* **Records from a data collection**

Start of Block

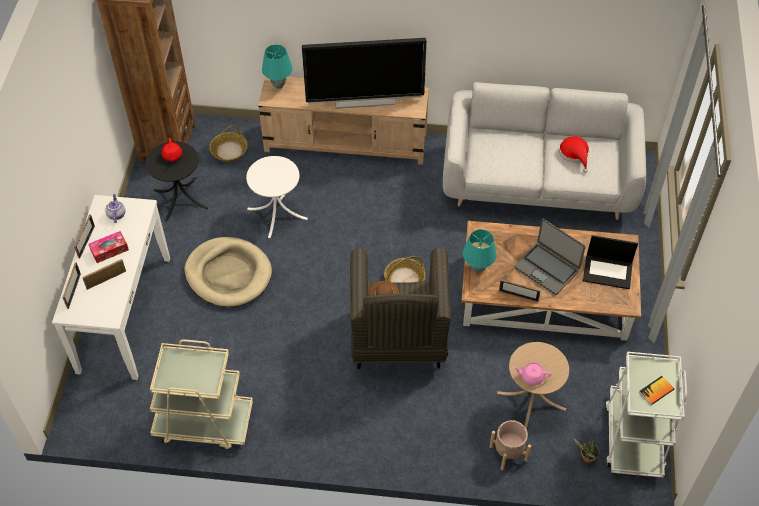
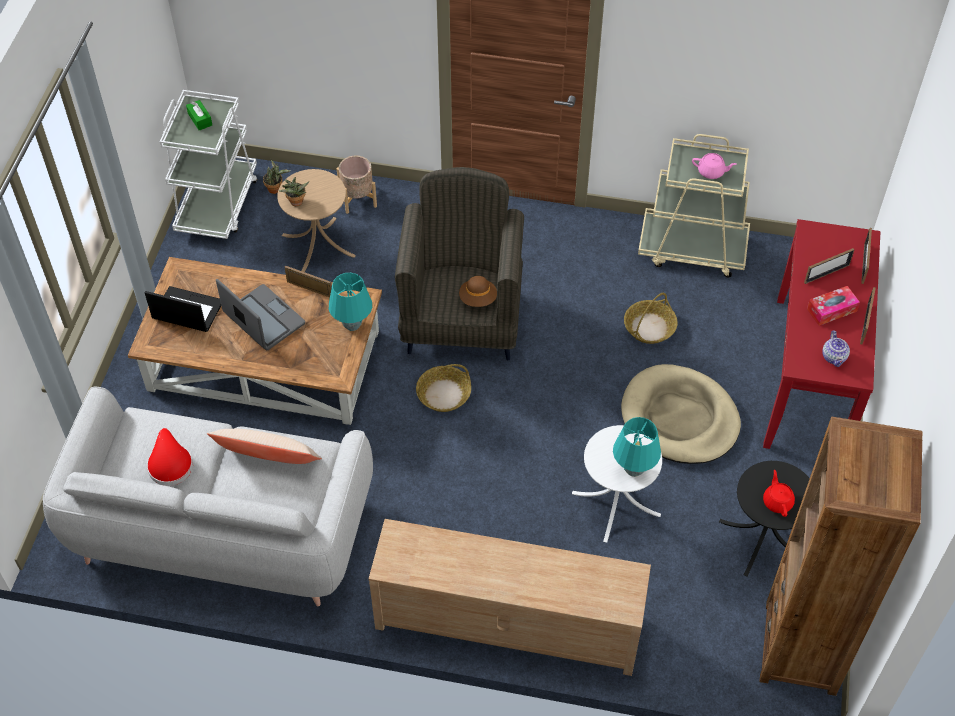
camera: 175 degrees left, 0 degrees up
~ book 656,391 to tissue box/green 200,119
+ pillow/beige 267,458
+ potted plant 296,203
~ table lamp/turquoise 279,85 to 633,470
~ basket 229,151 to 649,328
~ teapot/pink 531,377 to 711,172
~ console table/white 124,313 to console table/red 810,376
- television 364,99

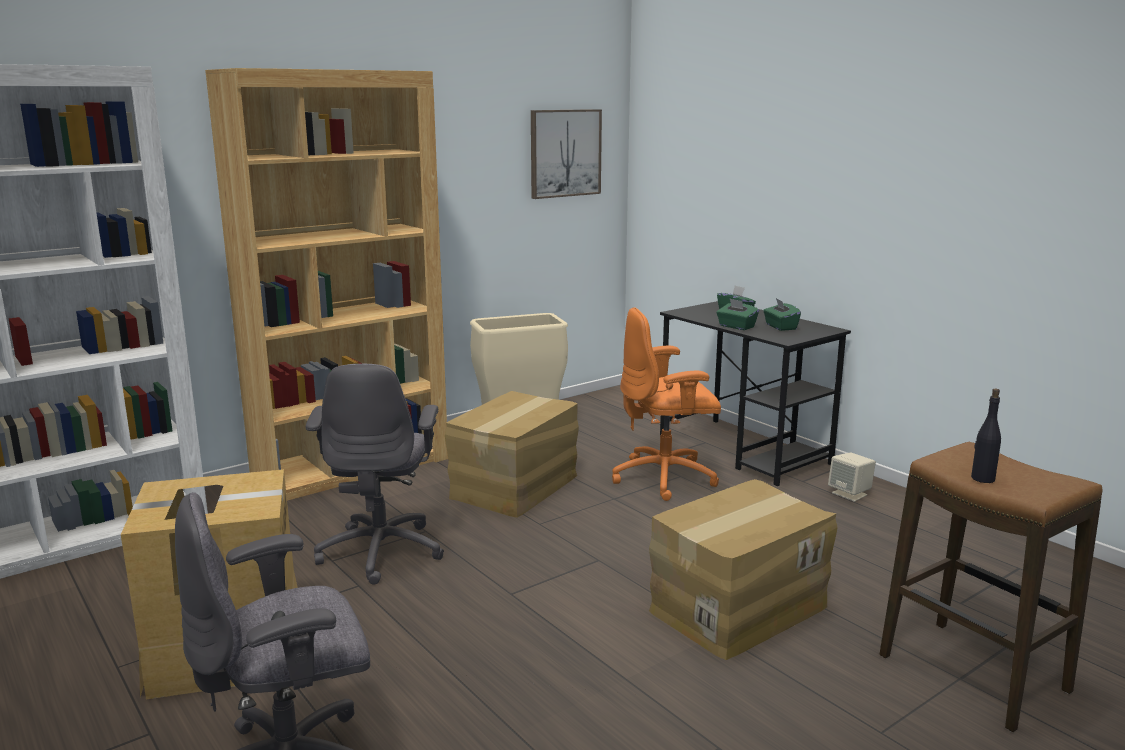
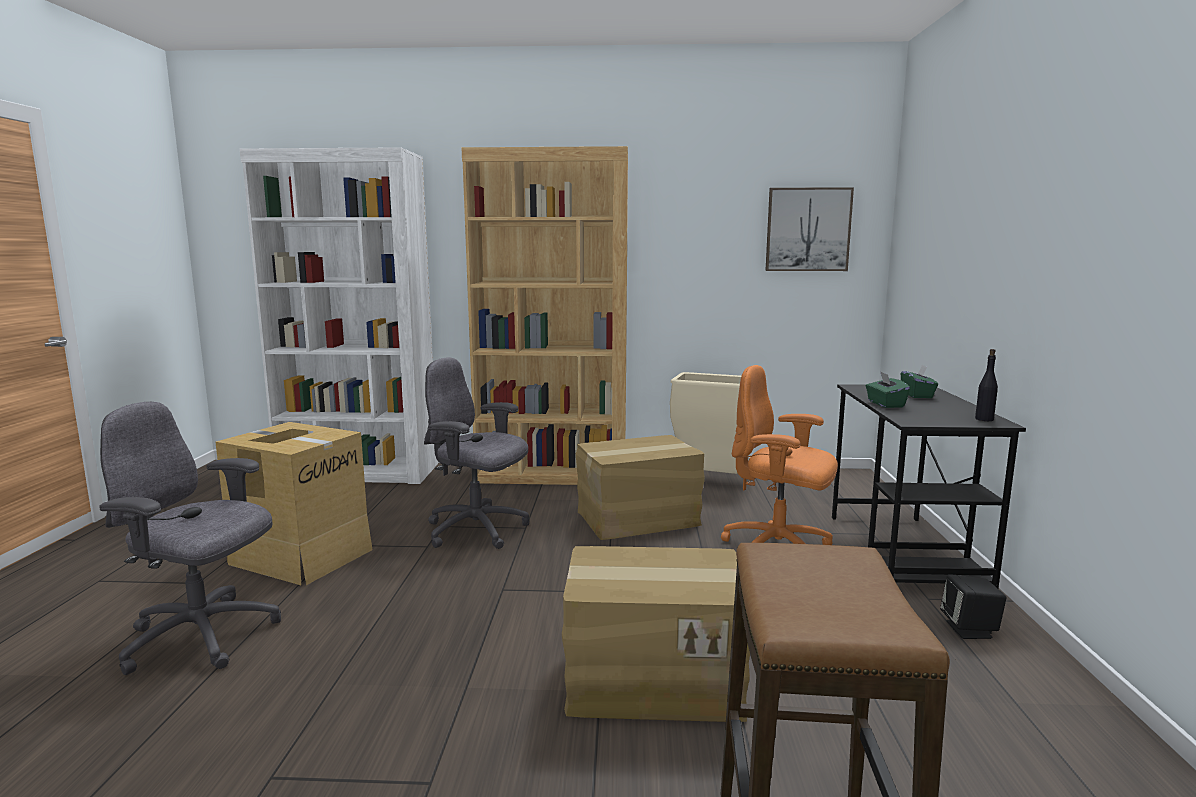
camera: 40 degrees right, 5 degrees down
~ office chair/grey 382,551 = 477,531 75 degrees clockwise
~ speaker/beige 850,494 to speaker/black 969,630
~ bottle/black 982,478 to 984,419
- tissue box/green 780,327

End of Block

* **What is being asked**
All entries are to be duplicated exactly, with the pictures left out.

* **Problem solution**
camera: 175 degrees left, 0 degrees up
~ book 656,391 to tissue box/green 200,119
+ pillow/beige 267,458
+ potted plant 296,203
~ table lamp/turquoise 279,85 to 633,470
~ basket 229,151 to 649,328
~ teapot/pink 531,377 to 711,172
~ console table/white 124,313 to console table/red 810,376
- television 364,99

camera: 40 degrees right, 5 degrees down
~ office chair/grey 382,551 = 477,531 75 degrees clockwise
~ speaker/beige 850,494 to speaker/black 969,630
~ bottle/black 982,478 to 984,419
- tissue box/green 780,327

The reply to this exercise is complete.